Right-hander Daniel Poncedeleon was drafted in the ninth round of the 2014 MLB Draft, and quickly rose through the club’s minor league system. The Memphis Redbirds opened the 2017 season with one of the St. Louis Cardinals‘ top prospects in the Redbirds pitching rotation. Poncedeleon’s 2017 season ended after only one month.
The man who took a line drive to his head 14 months before made his MLB debut on July 23, 2018, and he threw a no-hitter before being pulled after seven innings.
On May 9, 2017, after starting the minor league season with Triple-A Memphis 2-0 with 25 strikeouts in 29 innings, Poncedeleon’s life changed forever when a comeback line-drive struck him on the right temple.
The video of the incident is below. Be warned: it’s not easy to watch.
Only 25 years old at the time, Poncedeleon was rushed to an Intensive Care Unit in Iowa, where he underwent emergency brain surgery to relieve pressure on his skull from the impact of the line drive.
He remained in ICU for three weeks before being released.
Only three months after the emergency surgery, Poncedeleon was cleared to return to baseball.
During his first live batting practice session since the injury later that summer, Poncedeleon had one clear message for the hitters facing him that day.
“Swing as hard as you can,” Poncedeleon told them. “Don’t be scared to hit me.”
Without a doubt in his mind, Poncedeleon returned for the start of the 2018 season and set fire to the Pacific Coast League.
The 26-year-old went on a tear, starting the season 9-3 with a 2.15 ERA and 103 strikeouts in 18 appearances. On July 11, Poncedeleon struck out all three batters he faced at the Triple-A All-Star game.
With the St. Louis Cardinals struggling to find their rhythm in the second half of the 2018 season, they made the decision to call up Poncedeleon for the first start of his career.
And boy, did he prove to the world just how far he’s come.
In his MLB debut Monday night, Poncedeleon brought everything full circle throwing seven no-hit innings and striking out three batters.

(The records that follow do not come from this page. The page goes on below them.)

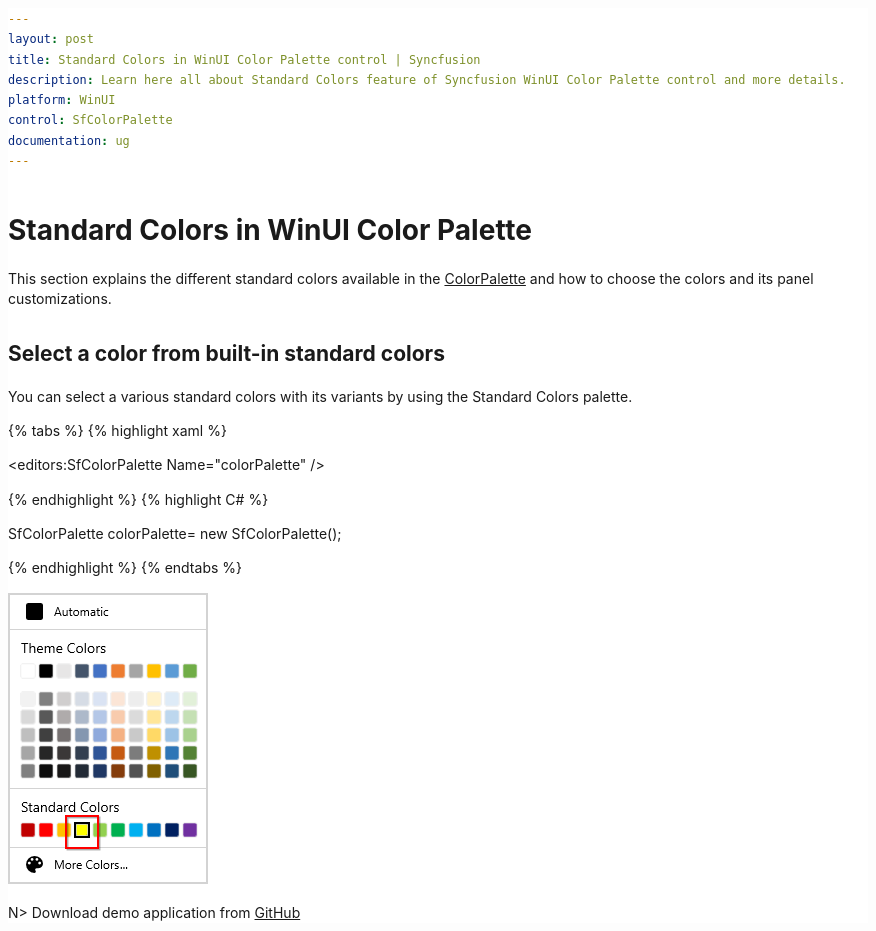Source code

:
 ```yaml
---
layout: post
title: Standard Colors in WinUI Color Palette control | Syncfusion
description: Learn here all about Standard Colors feature of Syncfusion WinUI Color Palette control and more details.
platform: WinUI
control: SfColorPalette
documentation: ug
---
```


# Standard Colors in WinUI Color Palette

This section explains the different standard colors available in the [ColorPalette](https://help.syncfusion.com/cr/winUI/Syncfusion.UI.Xaml.Editors.SfColorPalette.html) and  how to choose the colors and its panel customizations.

## Select a color from built-in standard colors

You can select a various standard colors with its variants by using the Standard Colors palette. 

{% tabs %}
{% highlight xaml %}

<editors:SfColorPalette Name="colorPalette" />

{% endhighlight %}
{% highlight C# %}

SfColorPalette colorPalette= new SfColorPalette();

{% endhighlight %}
{% endtabs %}

![Yellow color selected from standard colors palette](Working-with-SfColorPalette_images/StandardPalatte.png)

N> Download demo application from [GitHub](https://github.com/SyncfusionExamples/syncfusion-winui-colorpalette-examples/blob/master/Samples/ColorPalette_features)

With his pitch count reaching 116, Poncedeleon was replaced by Jordan Hicks, who surrendered the no-hitter by way of a Phillip Ervin single in the eighth inning.
He didn’t get the win in the game, though; the Cardinals ultimately fell to the Cincinnati Reds 2-1 on a walk-off single in the ninth inning as Bud Norris blew his third save of the year.
Poncedeleon is the fifth pitcher to have a no-hitter in the seventh inning or later of his MLB debut in the Expansion Era of professional baseball.
Regardless of the outcome, Poncedeleon earned the moral win in his major league debut for everyone working to comeback from a life-altering injury.
From his first days with the low-A affiliate State College Spikes to his first MLB start, Poncedeleon is proving that faith and hard work are the tools to his success.
The Cardinals return home to Busch Stadium to take on the Chicago Cubs for a weekend series, so expect to see Poncedeleon’s trot to mound in front of the home town fans to be met with a roar of applause.